Die Serben ließen die Juden aus der Stadt ziehen. Auch viele nichtjüdische Bewohner Sarajevos sind damals mit jüdischen Papieren aus der Stadt geflohen. "Ich war damals in Israel und habe natürlich meine Papiere auch zur Verfügung gestellt," schmunzelt Eli Tauber. So flohen weit mehr Personen aus der Stadt, als es dort Juden gab. Männer wie der Vorsitzende der Gemeinde, Jakob Finci, blieben jedoch. Und halfen, die von jüdischen Organisationen gespendeten Hilfsgüter an die Bevölkerung ungeachtet der Religion zu verteilen. Das hat natürlich zu dem hohen Ansehen der jüdischen Gemeinde in Sarajevo beigetragen.

"Zufrieden können wir trotzdem nicht sein." Eli Tauber regt sich nun doch etwas auf. Nach dem Friedensabkommen von Dayton seien nur die sogenannten konstituiven Nationen, - Bosniaken, Serben und Kroaten - als staatstragende Nationen anerkannt worden. Die auf dem Abkommen beruhende Verfassung diskriminiere folglich die Minderheiten. So könne zum Beispiel Jakob Finci nicht in den Präsidentschaftsrat des Staates gewählt werden, dies sei den konstitutiven Bevölkerungsgruppen vorbehalten. Ein Verstoß gegen internationales Recht. Jakob Finci hat beim Europäischen Gerichtshof in Straßburg Klage eingereicht, das Verfahren läuft noch. "Immerhin ist der Aussenminister Bosnien und Herzegowinas, Sven Alkalaj, ein Jude," sagt Tauber. Mit der Klage stellen die Juden Sarajevos die Verfassung nach Dayton und die Herrschaft der nationalistischen Parteien in Bosnien in Frage. Die jüdische Gemeinde macht sich damit zum Motor einer Verfassungsdebatte, die politisch hoch brisant ist. "Bosnien und Herzegowina ist auch unser Staat," betont Eli Tauber. Aber politische Statements will er nicht abgeben.

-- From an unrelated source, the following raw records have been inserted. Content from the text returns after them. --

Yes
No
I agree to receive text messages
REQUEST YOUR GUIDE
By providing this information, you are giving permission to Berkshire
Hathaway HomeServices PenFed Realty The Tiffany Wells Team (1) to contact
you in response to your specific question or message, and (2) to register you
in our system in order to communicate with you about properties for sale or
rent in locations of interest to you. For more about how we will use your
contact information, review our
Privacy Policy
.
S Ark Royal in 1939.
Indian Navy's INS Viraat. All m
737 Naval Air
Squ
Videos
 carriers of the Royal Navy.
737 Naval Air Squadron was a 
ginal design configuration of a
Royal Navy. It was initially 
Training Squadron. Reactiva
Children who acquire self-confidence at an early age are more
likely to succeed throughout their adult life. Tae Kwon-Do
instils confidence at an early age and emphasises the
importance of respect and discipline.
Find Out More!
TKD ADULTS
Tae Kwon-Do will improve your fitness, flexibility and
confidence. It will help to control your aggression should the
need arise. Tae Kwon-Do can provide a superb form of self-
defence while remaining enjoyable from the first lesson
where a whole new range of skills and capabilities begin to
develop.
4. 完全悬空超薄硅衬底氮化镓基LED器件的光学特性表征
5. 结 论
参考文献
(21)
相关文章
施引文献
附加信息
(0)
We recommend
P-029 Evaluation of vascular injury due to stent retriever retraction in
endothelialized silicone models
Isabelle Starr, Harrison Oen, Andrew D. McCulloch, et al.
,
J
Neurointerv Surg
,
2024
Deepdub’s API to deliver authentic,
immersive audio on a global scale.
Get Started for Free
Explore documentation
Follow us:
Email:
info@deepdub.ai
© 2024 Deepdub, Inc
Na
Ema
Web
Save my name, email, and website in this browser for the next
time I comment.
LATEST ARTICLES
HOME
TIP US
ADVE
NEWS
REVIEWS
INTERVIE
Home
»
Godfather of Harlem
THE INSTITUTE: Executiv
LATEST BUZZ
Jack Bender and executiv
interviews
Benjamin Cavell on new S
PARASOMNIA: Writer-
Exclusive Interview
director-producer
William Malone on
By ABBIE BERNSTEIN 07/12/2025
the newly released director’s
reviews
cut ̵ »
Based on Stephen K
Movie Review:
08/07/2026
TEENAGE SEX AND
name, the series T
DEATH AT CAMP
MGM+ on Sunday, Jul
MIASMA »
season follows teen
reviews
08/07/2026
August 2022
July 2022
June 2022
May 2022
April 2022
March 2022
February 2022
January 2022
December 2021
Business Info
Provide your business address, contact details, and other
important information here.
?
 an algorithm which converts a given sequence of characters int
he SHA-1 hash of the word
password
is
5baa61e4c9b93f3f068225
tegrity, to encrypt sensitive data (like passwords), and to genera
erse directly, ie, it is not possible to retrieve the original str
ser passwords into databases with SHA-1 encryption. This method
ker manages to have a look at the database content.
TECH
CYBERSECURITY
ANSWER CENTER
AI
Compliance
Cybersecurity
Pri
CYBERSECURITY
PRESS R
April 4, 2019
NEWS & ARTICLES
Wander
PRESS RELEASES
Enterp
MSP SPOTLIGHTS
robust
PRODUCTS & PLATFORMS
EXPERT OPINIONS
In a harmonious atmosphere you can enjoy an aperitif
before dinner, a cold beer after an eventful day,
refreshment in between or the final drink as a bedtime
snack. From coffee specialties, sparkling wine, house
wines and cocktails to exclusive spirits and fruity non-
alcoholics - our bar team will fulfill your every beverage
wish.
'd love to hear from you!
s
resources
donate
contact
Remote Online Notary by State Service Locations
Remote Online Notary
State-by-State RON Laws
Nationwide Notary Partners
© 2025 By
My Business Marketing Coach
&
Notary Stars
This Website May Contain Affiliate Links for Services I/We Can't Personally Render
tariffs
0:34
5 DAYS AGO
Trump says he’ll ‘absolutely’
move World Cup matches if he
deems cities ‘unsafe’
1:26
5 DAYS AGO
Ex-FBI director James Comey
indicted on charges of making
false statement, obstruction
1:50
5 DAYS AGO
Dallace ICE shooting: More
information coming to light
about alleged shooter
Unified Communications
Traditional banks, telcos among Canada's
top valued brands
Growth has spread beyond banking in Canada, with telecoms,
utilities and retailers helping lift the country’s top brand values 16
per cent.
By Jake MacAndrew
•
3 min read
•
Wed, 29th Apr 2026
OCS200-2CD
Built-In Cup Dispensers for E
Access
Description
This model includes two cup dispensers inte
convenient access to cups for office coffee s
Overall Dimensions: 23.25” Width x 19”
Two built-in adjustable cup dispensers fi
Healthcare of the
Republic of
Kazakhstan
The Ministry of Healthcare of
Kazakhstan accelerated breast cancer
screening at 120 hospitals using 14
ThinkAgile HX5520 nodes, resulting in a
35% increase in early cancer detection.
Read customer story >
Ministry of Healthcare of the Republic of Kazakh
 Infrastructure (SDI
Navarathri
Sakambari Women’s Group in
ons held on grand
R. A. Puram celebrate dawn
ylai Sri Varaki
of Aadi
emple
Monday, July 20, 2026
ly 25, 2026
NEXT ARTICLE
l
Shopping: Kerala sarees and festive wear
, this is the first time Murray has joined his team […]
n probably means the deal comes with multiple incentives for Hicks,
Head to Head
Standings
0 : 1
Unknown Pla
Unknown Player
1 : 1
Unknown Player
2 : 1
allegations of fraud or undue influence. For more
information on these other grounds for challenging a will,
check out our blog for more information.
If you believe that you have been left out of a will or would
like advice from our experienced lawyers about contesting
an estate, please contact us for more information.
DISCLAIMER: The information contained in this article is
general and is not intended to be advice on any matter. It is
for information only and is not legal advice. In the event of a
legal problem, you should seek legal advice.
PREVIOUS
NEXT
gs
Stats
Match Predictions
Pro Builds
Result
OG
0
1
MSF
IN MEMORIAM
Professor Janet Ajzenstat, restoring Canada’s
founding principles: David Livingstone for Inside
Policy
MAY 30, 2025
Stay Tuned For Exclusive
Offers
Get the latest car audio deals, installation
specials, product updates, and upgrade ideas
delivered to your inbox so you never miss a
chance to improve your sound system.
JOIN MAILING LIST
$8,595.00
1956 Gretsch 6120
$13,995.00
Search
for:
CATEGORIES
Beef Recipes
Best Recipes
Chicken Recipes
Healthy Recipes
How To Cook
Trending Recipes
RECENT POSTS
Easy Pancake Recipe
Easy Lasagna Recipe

Und dann spricht er doch über Karadzic. Vor 30 Jahren arbeitete er mit Karadzic in einer Kommission über Erziehungsfragen zusammen. "Karadzic war damals sehr an diesem Problem interessiert, er hatte ja zwei Kinder." Nie hätte er sich vorstellen können, welche Rolle Karadzic später einmal spielen würde. Er sei nicht besonders auffällig gewesen. "Es gab überhaupt keinen Grund für diesen Krieg, denn alle Menschen lebten friedlich zusammen." Der Krieg habe das Land zerstört, er habe auch in seinem privaten Leben tiefe Spuren hinterlassen. "Unsere Familie wurde auseinander gerissen." Ein Sohn lebe jetzt in Israel, ein anderer in Spanien, seine Frau in den USA. "Ich habe wegen Karadzic hier in Sarajevo keine Familie mehr." Dann geht er zurück zu seinen Gästen. Ihnen will er die 500-jährige Geschichte der Juden in Sarajevo nahe bringen.